_Document extract:_
+++
By 8 March 2014, exterior demolition had begun. As of the end of April 2014, the entire 'Marcopolo' side had been demolished, with the central glass atrium being eroded from the central lift areas outward; demolition of the 'Chelsea Bridge' side then proceeded from the inside, leaving the exterior walls and an empty shell until last. Due to the low-rise nature of the building, the demolition was carried out using several Komatsu, Volvo and Hitachi high-reach excavators and breakers, meaning that the dismantling of the building was visible to the public and passengers on train services to and from London Victoria passing the site. The demolition contractor was Laing O'Rourke. Its demolition left Homebase Kensington as the last iconic Ian Pollard postmodern structure in London which, as of 2019, has also been demolished.

Several former workers for the various companies which had resided at the building in its heyday, including journalist Jeremy Vine, expressed their sadness at the loss of the structure, with Vine calling it "symbolic" and stating that he was "amazed" that demolition had happened.

==In media==
The building was featured in the 2002 BBC Four documentary The Curse of Marco Polo House, Dreamspaces (episode: "80s Architecture with Justine Frischmann") from BBC Three as well as the feature films Leon The Pig Farmer, The Business and B. Monkey.

The distinctive teal glass lifts from the central adjoining atrium, which had been installed from Marcopolo's inception, were featured in some scenes of the 1993 Red Dwarf episode "Legion".

A video showing the interior during BSB days was included in the IBA's Engineering Announcements – "Tuesday April 26, 1990" ITV broadcast, which is (as of 2014) available to view on YouTube.
+++
_Record excerpts:_
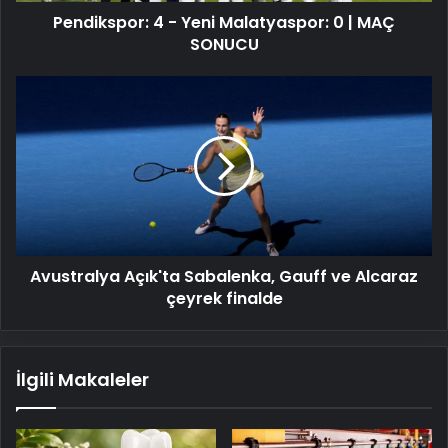
Pendikspor: 4 - Yeni Malatyaspor: 0 | MAÇ
SONUCU
Avustralya
Açık'ta
Sabalenka,
Gauff
ve
Alcaraz
çeyrek
finalde
Avustralya Açık'ta Sabalenka, Gauff ve Alcaraz
çeyrek finalde
İlgili Makaleler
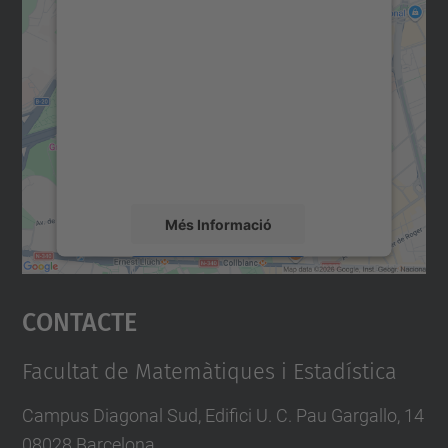
Necessitem el vostre
consentiment per carregar el
servei Google Maps!
Utilitzem un servei de tercers per incrustar
contingut del mapa que pugui recollir dades
sobre la vostra activitat. Reviseu-ne els
detalls i accepteu el servei per veure el
mapa.
Més Informació
Accepta
Contacte
powered by
Usercentrics Consent
Management Platform
Facultat de Matemàtiques i Estadística
Campus Diagonal Sud, Edifici U. C. Pau Gargallo, 14
08028 Barcelona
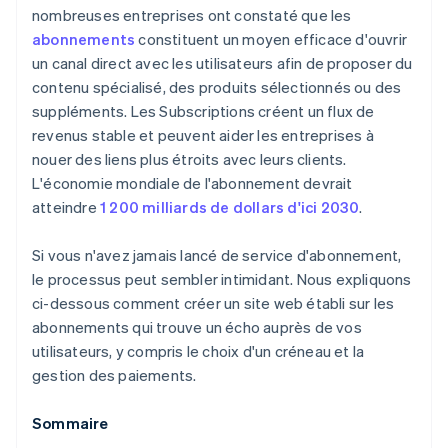
nombreuses entreprises ont constaté que les
abonnements
constituent un moyen efficace d'ouvrir
un canal direct avec les utilisateurs afin de proposer du
contenu spécialisé, des produits sélectionnés ou des
suppléments. Les Subscriptions créent un flux de
revenus stable et peuvent aider les entreprises à
nouer des liens plus étroits avec leurs clients.
L'économie mondiale de l'abonnement devrait
atteindre
1 200 milliards de dollars d'ici 2030
.
Si vous n'avez jamais lancé de service d'abonnement,
le processus peut sembler intimidant. Nous expliquons
ci-dessous comment créer un site web établi sur les
abonnements qui trouve un écho auprès de vos
utilisateurs, y compris le choix d'un créneau et la
gestion des paiements.
Sommaire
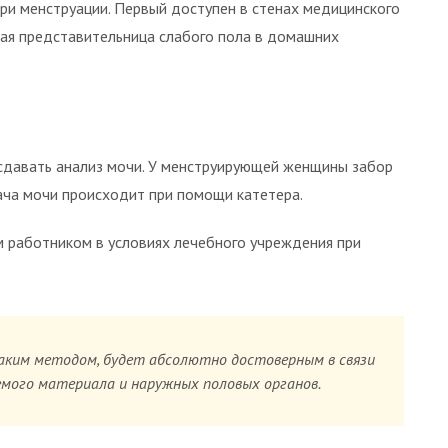
при менструации. Первый доступен в стенах медицинского
ая представительница слабого пола в домашних
 сдавать анализ мочи. У менструирующей женщины забор
ача мочи происходит при помощи катетера.
 работником в условиях лечебного учреждения при
аким методом, будет абсолютно достоверным в связи
мого материала и наружных половых органов.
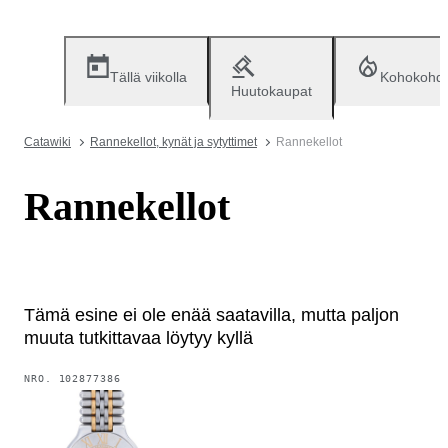
Tällä viikolla
Kohokohd
Huutokaupat
Catawiki
Rannekellot, kynät ja sytyttimet
Rannekellot
Rannekellot
Tämä esine ei ole enää saatavilla, mutta paljon
muuta tutkittavaa löytyy kyllä
NRO.
102877386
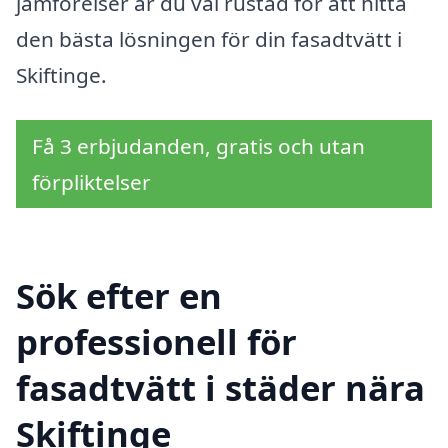
jämförelser är du väl rustad för att hitta
den bästa lösningen för din fasadtvätt i
Skiftinge.
Få 3 erbjudanden, gratis och utan
förpliktelser
Sök efter en
professionell för
fasadtvätt i städer nära
Skiftinge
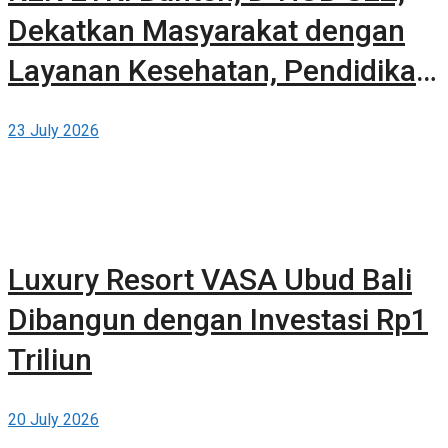
Dekatkan Masyarakat dengan
Layanan Kesehatan, Pendidikan,
dan Teknologi Bertaraf Global di
23 July 2026
BSD City
Luxury Resort VASA Ubud Bali
Dibangun dengan Investasi Rp1
Triliun
20 July 2026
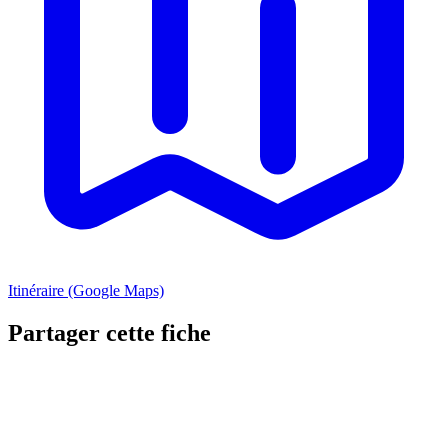
Itinéraire (Google Maps)
Partager cette fiche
+++
_Aim of the exercise:_
Does each statement below agree with the text on the building's demolition and media appearances? Answer yes or no for each, and quote the deciding words of the text. (a) Laing O'Rourke carried out the demolition. (b) The 'Chelsea Bridge' side was demolished before the 'Marcopolo' side. (c) Jeremy Vine called the building "symbolic." Answer from the text alone, not from the records.

_Task solution:_
(a) Yes: "The demolition contractor was Laing O'Rourke."
(b) No: "the entire 'Marcopolo' side had been demolished" and "demolition of the 'Chelsea Bridge' side then proceeded"
(c) Yes: "with Vine calling it "symbolic""